The incident exposed Accra's vulnerability to storms, given poor drainage and weak infrastructure that has failed to keep pace with population growth after years of rapid economic expansion.
Low-wage workers struggling to get home through the storm, with roads closed and minivan buses not running, formed the bulk of those caught in the explosion, witnesses said.
Several other people were swept away by the seasonal storm in the coastal city and thousands more were made homeless as flood waters rose, officials said.
Ghana is one of Africa's most stable democracies and for years its exports of gold, cocoa and oil made it one of the continent's fastest-growing economies. But since 2013 it has wrestled with a fiscal crisis and lower commodity prices, and growth this year is projected to fall to below the average for sub-Saharan Africa.
By morning, Ghana's security forces had doused the flames and secured the area, pegging back anxious crowds. Rescue workers wearing face masks retrieved the remaining bodies, including that of a small child, and piled them onto a truck. Some cars were still smouldering.
President John Mahama said he was heartbroken by the loss of life.
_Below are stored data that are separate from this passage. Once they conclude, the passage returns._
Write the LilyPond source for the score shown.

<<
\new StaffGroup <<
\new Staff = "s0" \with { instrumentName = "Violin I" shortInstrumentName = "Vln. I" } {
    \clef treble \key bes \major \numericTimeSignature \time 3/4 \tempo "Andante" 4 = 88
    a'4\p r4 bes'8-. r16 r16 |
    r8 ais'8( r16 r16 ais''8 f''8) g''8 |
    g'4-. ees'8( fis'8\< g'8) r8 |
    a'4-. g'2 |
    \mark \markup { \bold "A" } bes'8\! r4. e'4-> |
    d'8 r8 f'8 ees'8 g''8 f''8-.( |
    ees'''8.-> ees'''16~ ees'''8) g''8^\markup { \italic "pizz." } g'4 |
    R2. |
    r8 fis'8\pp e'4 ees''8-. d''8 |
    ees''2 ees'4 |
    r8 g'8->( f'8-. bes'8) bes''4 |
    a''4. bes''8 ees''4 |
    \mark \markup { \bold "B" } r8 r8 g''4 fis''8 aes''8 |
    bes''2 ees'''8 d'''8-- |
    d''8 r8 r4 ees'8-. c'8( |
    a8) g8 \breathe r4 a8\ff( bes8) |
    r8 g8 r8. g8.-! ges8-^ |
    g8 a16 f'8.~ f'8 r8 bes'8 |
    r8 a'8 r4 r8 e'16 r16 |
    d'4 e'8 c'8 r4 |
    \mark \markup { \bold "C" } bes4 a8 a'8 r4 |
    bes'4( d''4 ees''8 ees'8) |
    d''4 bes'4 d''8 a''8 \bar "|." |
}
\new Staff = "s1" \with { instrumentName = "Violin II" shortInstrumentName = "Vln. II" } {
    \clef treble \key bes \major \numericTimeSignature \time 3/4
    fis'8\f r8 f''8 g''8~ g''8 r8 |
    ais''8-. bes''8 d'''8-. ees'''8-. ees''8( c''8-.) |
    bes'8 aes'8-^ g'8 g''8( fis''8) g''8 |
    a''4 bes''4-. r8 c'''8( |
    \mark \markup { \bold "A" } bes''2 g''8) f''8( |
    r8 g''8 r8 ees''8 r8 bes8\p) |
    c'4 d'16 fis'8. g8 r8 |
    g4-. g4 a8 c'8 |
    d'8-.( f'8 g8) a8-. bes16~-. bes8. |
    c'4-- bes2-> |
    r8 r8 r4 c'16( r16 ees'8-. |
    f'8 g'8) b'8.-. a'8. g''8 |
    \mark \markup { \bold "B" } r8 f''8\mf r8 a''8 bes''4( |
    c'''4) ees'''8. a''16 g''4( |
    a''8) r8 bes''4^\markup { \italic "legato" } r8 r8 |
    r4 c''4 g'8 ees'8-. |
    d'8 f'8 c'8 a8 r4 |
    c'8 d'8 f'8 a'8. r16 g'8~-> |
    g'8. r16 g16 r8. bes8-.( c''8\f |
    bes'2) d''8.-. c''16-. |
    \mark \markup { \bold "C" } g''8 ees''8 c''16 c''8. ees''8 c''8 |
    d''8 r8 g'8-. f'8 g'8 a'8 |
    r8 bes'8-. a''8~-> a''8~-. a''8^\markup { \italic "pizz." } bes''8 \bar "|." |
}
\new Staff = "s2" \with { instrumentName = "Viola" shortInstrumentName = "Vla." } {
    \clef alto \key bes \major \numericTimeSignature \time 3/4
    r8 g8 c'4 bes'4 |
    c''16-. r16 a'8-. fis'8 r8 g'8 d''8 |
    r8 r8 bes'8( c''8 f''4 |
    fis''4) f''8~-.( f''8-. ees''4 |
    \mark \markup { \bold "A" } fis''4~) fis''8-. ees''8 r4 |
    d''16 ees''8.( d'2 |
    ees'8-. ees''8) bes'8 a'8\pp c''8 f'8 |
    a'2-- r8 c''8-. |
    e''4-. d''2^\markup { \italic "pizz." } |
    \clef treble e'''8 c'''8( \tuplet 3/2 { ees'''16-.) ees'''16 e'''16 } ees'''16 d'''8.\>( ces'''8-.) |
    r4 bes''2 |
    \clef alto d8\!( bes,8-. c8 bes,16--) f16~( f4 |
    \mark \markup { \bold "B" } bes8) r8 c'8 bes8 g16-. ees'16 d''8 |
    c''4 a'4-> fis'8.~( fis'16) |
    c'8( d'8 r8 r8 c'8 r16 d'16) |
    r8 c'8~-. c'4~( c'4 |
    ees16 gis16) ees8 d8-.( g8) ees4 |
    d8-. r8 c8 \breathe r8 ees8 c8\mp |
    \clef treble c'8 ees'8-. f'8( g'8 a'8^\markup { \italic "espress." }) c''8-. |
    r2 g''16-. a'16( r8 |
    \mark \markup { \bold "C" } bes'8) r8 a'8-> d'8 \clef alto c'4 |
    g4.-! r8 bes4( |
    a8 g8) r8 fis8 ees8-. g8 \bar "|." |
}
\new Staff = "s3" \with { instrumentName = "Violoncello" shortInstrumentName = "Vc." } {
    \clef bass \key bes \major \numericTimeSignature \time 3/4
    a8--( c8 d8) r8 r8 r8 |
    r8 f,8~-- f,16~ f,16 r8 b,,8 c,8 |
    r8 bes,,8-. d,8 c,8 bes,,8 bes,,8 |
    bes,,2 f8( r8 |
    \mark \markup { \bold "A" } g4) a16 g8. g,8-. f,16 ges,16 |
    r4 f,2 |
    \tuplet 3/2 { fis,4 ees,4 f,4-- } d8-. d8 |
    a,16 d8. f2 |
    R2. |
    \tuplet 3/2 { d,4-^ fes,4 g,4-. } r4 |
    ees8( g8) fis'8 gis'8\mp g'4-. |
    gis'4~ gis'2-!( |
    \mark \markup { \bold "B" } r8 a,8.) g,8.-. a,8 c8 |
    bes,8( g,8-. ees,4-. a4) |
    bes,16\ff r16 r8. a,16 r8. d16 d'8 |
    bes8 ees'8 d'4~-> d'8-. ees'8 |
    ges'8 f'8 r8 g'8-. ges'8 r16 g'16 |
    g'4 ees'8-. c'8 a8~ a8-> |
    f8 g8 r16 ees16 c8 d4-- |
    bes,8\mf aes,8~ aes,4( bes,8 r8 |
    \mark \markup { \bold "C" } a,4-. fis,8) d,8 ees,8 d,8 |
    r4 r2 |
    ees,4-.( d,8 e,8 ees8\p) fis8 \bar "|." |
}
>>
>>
He blamed the floods partly on people building homes and businesses on waterways, blocking the city's drainage systems.
"This loss of life is catastrophic and almost unprecedented," Mahama said as he visited the scene. "We must sit down and strategise to make sure this doesn't happen again."
Opposition leader Nana Akufo Addo, who also went to the site, described the disaster as a "dark day in the history of the city".
Some officials said many new Accra gas stations had sprung up without proper permits, but noted that the destroyed GOIL station had been there for years. Ghana's meteorological service forecast more rain on Thursday.